2002, 16 mm, colore, sonoro, 9 min.
Camera presenta tre tableaux che si concentrano sulla relazione tra l'apparecchiatura fotografica e lo spazio utilizzato per riprendere. La macchina ci mostra tre stanze, ognuna delle quali è una "camera" (così definita nella maggior parte delle lingue neolatine). Sebbene i tableaux individuali possano restare a sé stanti e siano stati separati da brevi intervalli di fotogrammi neri, la loro sequenza sembra far emergere un altro aspetto, ovvero che l'indubitabilità del nostro scrutare è compromessa quando il punto di osservazione e l'oggetto della visione riflettono l'un l'altro.
Il primo tableau è assolutamente invitante: crea l'impressione che lo spettatore si trovi su una terrazza in estate, con il rumore del traffico in lontananza e con panni stesi ad asciugare, mare, cielo e colori visibili da lontano. In effetti, lo spazio mostrato è tutto tranne che aperto: essendo composto da tre riprese differenti infatti, può esistere solo nella macchina. Il nostro sguardo è limitato da immagini che si trasformano in pareti, come se lo schermo diventasse all'improvviso una camera oscura.

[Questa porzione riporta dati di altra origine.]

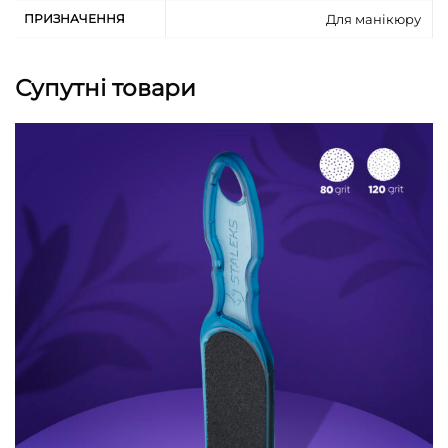
ПРИЗНАЧЕННЯ
Для манікюру
Супутні товари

Mentre la possibilità di creare lo spazio che circonda l'immagine scompare, elemento esplorato nel primo tableau, tale spazio è ripristinato nei due che seguono. Nel primo caso, l'ambiente e nel secondo la stanza, sono delineati da un esterno che è appena visibile. Lo sguardo dello spettatore si conquista la libertà attraverso il visibile e l'invisibile, il film ed il mondo, ma solo a condizione di mettersi alla ricerca di un altro cielo dalla stanza. Questa libertà è un'illusione: non l'invisibile ma il visibile è l'enigma.